* **YOUR ASSIGNMENT**: Word for word, copy out the entries below, but not the pictures in them.

* **GIVEN RECORDS**:
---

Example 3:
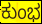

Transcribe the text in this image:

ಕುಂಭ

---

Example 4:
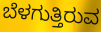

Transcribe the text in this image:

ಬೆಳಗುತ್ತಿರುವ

* **ANSWER**:
---

Example 3:

Transcribe the text in this image:

ಕುಂಭ

---

Example 4:

Transcribe the text in this image:

ಬೆಳಗುತ್ತಿರುವ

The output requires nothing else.